Detecting Changes in Large-Scale Metrics of Climate in Short
Integrations of a Global Storm-Resolving Model of the Atmosphere
Abstract
Recent advances have allowed for integration of global storm resolving
models (GSRMs) to a timescale of several years. These short simulations
are sufficient for studying characteristics and statistics of short- and
small-scale phenomena; however, it is questionable what we can learn
from these integrations about the large-scale climate response to
perturbations. To address this question, we use the response of X-SHiELD
(a GSRM) to uniform SST warming and CO$_2$ increase in a two-year
integration and compare it to similar CMIP6 experiments.
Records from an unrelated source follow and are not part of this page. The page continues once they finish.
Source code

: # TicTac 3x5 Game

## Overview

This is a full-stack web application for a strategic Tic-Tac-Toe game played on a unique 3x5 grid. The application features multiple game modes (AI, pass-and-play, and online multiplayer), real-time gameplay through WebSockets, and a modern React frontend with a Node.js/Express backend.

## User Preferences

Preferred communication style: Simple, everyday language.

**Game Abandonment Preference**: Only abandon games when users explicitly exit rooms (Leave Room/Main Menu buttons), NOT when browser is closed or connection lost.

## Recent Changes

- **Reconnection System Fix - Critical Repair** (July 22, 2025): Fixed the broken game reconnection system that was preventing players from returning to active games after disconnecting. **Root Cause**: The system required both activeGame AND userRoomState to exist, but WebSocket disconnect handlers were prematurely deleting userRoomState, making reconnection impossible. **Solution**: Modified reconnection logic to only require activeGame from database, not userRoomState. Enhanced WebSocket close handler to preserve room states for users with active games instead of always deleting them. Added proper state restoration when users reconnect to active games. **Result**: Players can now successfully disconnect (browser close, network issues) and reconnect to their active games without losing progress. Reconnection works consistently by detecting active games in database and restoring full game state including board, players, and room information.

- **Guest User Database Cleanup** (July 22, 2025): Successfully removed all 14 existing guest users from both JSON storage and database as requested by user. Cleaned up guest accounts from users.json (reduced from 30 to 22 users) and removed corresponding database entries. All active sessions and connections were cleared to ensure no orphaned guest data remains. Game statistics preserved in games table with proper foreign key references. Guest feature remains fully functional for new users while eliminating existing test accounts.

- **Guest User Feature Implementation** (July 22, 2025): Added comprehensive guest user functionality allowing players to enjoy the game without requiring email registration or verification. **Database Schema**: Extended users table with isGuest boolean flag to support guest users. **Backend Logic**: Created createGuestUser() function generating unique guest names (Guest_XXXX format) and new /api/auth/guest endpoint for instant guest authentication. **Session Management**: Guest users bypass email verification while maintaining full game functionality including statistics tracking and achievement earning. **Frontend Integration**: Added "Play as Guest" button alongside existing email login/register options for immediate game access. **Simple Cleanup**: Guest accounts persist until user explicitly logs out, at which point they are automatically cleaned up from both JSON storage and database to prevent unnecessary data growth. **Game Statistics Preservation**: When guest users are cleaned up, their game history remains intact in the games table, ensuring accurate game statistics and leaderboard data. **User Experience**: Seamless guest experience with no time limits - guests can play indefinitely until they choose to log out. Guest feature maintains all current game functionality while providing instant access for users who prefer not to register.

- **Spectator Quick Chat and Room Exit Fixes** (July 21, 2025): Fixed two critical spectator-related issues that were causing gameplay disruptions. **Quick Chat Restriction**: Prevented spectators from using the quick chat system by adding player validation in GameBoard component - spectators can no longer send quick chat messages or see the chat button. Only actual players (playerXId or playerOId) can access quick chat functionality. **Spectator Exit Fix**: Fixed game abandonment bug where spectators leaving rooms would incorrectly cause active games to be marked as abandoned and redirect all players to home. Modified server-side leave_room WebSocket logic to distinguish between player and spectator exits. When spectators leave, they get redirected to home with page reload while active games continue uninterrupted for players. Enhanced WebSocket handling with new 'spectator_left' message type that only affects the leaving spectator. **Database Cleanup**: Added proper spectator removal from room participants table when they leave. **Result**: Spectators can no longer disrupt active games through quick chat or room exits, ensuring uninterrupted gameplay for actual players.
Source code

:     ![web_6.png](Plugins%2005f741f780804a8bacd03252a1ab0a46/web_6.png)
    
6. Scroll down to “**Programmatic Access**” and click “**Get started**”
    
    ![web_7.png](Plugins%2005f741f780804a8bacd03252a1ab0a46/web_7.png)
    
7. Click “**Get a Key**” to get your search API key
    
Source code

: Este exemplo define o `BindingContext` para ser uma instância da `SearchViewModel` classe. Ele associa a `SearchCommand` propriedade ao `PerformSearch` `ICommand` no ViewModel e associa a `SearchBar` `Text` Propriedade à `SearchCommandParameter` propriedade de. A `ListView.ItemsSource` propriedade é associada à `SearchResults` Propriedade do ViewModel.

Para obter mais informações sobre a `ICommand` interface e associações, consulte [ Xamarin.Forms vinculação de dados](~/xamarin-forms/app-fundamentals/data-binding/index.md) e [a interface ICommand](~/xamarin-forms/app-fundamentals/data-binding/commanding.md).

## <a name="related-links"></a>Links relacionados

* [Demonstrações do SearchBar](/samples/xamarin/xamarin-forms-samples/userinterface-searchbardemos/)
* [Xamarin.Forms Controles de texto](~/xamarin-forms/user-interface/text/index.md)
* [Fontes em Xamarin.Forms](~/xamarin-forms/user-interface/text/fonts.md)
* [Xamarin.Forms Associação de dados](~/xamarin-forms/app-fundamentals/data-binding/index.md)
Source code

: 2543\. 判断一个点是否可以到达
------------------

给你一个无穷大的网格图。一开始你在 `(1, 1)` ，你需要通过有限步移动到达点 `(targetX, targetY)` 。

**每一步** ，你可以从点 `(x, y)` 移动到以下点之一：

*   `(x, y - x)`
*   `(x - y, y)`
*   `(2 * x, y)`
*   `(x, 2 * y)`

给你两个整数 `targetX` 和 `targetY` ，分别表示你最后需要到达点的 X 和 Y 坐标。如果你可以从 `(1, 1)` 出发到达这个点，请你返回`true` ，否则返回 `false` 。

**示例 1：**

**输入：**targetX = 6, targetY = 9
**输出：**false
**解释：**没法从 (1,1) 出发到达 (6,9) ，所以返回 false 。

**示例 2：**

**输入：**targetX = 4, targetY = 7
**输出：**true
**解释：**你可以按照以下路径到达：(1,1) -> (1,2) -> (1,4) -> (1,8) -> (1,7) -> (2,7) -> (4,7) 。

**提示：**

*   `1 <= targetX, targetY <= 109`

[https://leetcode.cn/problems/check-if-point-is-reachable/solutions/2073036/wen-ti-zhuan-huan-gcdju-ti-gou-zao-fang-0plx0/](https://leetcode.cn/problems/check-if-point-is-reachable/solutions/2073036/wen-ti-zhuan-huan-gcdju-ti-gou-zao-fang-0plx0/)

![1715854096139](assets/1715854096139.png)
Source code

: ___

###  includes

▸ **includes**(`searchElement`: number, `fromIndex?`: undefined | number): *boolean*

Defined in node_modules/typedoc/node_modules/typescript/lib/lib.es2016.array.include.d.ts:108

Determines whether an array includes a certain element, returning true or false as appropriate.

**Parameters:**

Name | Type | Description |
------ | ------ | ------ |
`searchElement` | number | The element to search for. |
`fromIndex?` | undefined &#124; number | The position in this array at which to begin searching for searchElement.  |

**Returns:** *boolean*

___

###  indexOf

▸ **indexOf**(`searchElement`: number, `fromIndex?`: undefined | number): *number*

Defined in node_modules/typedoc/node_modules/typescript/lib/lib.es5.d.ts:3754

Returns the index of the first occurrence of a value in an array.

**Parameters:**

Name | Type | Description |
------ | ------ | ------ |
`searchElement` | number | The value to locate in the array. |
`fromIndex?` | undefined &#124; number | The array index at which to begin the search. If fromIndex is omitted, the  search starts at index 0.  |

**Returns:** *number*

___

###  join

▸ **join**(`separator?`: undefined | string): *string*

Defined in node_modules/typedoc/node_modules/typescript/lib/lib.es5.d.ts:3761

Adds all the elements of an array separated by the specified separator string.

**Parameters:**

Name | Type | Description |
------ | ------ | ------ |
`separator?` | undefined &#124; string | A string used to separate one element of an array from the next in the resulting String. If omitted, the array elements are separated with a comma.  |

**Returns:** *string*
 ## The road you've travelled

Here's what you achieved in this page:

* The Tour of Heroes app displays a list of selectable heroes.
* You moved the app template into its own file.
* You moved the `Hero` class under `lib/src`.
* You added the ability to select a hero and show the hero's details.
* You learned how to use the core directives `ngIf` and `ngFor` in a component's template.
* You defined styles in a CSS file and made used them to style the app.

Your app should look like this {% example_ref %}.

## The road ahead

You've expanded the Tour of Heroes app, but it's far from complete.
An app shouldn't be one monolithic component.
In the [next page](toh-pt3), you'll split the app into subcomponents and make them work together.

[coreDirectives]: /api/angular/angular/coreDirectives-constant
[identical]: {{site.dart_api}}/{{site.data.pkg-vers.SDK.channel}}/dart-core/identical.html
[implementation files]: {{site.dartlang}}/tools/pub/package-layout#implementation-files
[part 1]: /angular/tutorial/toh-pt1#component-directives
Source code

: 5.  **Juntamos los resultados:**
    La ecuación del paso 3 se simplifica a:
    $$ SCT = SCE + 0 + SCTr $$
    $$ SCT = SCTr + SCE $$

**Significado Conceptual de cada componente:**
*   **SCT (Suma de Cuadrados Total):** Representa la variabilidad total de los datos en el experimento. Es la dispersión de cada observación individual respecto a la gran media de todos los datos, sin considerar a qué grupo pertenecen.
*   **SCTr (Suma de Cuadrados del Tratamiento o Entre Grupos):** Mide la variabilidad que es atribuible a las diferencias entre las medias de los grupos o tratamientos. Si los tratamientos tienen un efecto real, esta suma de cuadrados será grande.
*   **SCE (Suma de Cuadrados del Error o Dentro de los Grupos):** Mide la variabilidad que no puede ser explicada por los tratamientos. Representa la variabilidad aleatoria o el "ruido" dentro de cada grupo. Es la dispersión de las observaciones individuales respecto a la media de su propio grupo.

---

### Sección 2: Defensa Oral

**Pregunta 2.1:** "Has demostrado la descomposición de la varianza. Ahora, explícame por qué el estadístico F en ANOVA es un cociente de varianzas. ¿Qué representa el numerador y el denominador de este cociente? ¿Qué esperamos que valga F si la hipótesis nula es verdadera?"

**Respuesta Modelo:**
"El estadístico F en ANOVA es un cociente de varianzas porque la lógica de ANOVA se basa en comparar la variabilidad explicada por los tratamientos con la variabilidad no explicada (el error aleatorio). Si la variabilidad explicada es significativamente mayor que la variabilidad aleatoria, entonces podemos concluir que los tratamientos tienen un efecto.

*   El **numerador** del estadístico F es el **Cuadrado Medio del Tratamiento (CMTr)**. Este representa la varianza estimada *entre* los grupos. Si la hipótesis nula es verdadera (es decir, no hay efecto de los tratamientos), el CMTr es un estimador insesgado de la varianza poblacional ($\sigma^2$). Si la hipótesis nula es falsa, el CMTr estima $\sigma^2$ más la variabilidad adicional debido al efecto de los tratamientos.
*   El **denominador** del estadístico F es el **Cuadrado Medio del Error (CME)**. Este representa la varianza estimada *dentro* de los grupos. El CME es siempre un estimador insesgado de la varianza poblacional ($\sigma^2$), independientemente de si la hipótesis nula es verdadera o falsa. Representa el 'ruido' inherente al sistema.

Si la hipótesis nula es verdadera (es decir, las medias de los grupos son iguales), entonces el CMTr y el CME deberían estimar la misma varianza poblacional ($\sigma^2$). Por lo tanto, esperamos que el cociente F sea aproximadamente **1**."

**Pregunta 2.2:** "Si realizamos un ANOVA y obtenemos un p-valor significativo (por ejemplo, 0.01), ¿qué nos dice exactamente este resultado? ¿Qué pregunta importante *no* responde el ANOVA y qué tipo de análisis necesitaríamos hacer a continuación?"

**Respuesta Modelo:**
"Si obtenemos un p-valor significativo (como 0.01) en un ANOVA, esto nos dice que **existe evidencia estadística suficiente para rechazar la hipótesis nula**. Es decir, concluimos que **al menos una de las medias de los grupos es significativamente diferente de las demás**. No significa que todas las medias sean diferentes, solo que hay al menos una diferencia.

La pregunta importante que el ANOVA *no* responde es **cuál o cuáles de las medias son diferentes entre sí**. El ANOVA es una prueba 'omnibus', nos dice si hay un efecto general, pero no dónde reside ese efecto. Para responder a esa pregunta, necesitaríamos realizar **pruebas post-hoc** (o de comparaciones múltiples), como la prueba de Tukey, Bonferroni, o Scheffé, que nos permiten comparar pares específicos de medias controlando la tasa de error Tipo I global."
Specifically,
we assess the statistical meaning of having two years in one model
outside the spread of another model or model ensemble. This is of
particular interest because X-SHiELD shows a distinct response of the
global mean precipitation to uniform warming, and the northern
hemisphere jet shift response to isolated CO$_2$ increase. We use the
CMIP6 models to estimate the probability of two years in one model being
more than one standard deviation away from another model (ensemble)
mean, knowing the mean of two models. For example, if two years in one
model are more than one standard deviation away from the other model’s
mean, we find that the chances for these models’ means to be within one
standard deviation are $\sim 25\%$. We
find that for some large-scale metrics, there is an important base-state
dependence that, when taken into account, can qualitatively change the
interpretation of the results. We note that a year-to-year comparison is
physically meaningful due to the use of prescribed
sea-surface-temperature simulations.